Feigenbaum was aware that recipients of auto collision indemnities do not have to purchase any repair services, and she asked if there were any situations where patients might be able to spend their medical indemnities on nonmedical goods and services. One such case might be end-of-life medical care, where "one suspects that the same dollars put in the hands of the ill might be spent in a substantially different way" . Feigenbaum suggested that the individual would have to obtain "informed consent" before opting out of medical care. This would reduce the chance that he or she could later appeal to public or private subsidy programs to cover the cost of treatment. After introducing my proposal for indemnities, I will turn Feigenbaum's question around and ask if there are any conditions under which insured individuals might be compelled to buy medical care. I will also discuss the problem of enforcing indemnity contracts.
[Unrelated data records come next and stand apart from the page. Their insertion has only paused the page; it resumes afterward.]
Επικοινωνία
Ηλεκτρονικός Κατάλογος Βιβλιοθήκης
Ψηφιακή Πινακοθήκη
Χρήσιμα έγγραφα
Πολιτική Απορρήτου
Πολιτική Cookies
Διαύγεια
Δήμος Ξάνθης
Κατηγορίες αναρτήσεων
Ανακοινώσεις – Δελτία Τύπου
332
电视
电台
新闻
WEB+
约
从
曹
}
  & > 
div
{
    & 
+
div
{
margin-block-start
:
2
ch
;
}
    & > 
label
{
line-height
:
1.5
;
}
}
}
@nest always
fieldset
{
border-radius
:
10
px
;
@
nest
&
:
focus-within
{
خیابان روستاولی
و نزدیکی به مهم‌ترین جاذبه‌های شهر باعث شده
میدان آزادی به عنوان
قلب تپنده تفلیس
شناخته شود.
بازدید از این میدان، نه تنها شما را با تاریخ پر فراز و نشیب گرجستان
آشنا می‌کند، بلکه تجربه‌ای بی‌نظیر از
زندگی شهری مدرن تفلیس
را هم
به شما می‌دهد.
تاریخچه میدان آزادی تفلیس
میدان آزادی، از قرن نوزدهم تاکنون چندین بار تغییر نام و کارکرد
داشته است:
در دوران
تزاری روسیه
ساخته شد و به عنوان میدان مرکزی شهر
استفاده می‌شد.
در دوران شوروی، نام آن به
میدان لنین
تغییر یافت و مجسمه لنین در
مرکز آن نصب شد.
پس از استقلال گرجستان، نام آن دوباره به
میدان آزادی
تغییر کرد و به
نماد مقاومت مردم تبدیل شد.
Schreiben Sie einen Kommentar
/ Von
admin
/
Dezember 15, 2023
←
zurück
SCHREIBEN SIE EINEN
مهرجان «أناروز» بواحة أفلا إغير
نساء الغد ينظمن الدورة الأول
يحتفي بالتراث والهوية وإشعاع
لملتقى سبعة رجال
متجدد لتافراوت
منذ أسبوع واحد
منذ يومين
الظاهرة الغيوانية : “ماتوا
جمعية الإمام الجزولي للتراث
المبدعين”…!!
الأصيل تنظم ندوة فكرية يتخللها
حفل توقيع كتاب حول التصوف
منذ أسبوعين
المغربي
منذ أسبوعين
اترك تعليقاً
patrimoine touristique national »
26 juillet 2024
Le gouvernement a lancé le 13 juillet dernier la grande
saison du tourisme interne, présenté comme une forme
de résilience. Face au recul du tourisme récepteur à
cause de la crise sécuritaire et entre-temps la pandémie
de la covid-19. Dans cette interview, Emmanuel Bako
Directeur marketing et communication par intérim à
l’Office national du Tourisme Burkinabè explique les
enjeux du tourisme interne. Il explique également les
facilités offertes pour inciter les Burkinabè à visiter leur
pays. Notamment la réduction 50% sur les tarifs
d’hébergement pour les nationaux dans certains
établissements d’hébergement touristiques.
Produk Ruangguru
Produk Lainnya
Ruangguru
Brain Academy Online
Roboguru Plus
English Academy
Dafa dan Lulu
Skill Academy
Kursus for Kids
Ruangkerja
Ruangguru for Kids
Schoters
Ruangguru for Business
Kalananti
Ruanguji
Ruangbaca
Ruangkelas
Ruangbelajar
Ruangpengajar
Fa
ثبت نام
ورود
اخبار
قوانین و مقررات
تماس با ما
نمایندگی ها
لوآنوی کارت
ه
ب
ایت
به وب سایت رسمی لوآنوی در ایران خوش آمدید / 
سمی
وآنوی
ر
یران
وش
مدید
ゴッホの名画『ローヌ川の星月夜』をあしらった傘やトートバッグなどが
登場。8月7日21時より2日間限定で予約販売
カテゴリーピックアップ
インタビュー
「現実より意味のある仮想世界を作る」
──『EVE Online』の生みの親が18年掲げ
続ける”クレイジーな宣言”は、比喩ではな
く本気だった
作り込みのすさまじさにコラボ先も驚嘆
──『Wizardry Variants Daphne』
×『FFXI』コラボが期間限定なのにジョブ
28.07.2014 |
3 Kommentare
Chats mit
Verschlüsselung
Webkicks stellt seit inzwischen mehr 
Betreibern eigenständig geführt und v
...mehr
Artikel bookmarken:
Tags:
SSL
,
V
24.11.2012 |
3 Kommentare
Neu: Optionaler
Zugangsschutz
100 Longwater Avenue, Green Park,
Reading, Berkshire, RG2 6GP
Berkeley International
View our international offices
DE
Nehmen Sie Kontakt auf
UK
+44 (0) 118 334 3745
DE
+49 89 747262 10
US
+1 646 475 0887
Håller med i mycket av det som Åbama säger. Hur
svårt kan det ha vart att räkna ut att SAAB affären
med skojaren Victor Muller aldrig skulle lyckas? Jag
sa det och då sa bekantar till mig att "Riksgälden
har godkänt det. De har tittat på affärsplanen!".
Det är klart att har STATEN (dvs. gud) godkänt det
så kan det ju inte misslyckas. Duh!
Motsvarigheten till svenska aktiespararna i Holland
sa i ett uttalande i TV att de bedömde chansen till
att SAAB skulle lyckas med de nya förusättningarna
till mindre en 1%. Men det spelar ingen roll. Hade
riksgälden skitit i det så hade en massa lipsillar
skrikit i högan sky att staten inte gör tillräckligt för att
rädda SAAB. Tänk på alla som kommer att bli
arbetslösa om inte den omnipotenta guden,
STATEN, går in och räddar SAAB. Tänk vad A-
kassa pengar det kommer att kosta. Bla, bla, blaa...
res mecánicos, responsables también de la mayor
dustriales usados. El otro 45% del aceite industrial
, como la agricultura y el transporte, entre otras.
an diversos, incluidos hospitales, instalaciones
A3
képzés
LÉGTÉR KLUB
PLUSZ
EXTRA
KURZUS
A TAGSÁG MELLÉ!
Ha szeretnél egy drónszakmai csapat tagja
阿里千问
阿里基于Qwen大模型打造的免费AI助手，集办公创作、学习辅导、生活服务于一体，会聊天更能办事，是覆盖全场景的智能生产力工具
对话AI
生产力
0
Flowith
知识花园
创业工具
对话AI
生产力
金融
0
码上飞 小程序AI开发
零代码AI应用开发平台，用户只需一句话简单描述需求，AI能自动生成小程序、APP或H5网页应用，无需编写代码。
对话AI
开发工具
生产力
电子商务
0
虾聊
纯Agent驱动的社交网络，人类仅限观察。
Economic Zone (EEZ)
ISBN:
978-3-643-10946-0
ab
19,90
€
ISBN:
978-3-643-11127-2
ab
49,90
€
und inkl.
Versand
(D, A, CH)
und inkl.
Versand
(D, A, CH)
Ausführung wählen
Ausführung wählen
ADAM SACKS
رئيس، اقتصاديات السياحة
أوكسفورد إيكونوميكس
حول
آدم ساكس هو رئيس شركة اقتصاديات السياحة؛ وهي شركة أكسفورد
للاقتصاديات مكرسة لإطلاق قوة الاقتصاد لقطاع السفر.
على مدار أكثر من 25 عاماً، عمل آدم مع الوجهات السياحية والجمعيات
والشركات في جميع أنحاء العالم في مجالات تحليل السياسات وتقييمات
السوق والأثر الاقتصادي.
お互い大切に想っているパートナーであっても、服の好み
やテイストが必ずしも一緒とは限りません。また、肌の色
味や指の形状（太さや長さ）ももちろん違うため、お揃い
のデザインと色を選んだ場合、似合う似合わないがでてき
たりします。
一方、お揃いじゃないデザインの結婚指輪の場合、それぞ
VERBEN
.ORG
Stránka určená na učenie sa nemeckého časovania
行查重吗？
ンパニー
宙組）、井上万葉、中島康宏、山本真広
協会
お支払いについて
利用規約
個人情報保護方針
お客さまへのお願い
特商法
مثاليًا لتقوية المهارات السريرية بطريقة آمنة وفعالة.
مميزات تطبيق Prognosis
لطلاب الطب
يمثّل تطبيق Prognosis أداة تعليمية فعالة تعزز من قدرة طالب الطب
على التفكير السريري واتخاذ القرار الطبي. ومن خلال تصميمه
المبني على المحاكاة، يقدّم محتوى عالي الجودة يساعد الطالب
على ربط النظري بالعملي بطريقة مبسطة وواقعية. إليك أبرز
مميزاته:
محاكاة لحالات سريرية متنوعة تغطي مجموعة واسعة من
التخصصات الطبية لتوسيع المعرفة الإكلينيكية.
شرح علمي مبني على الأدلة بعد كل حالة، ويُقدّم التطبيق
Several studies investigated the properties of an "ideal" insurance policy - that is, one that would equate the marginal utility of a dollar paid at the point of purchasing medical care to that of a dollar paid at the point of purchasing insurance. Some asked if the ideal policy would have a deductible if there were an upper limit on coverage. One had shown that if the insurer charges a "loading fee" (a cost to process each claim), the optimal policy would have a deductible to discourage small claims, followed by full insurance above the deductible. Others showed that an ideal insurance policy with a limit on coverage would include a deductible and then full coverage up to the cap. But, unlike in Arrow's analysis, the policy would have a deductible even in the absence of administrative expenses.
One reviewed the potential for indemnity insurance. Assuming only one disease and an exogenous cure rate that varies in the population, he showed that it is never socially or privately optimal to offer an indemnity larger than the cost of treatment.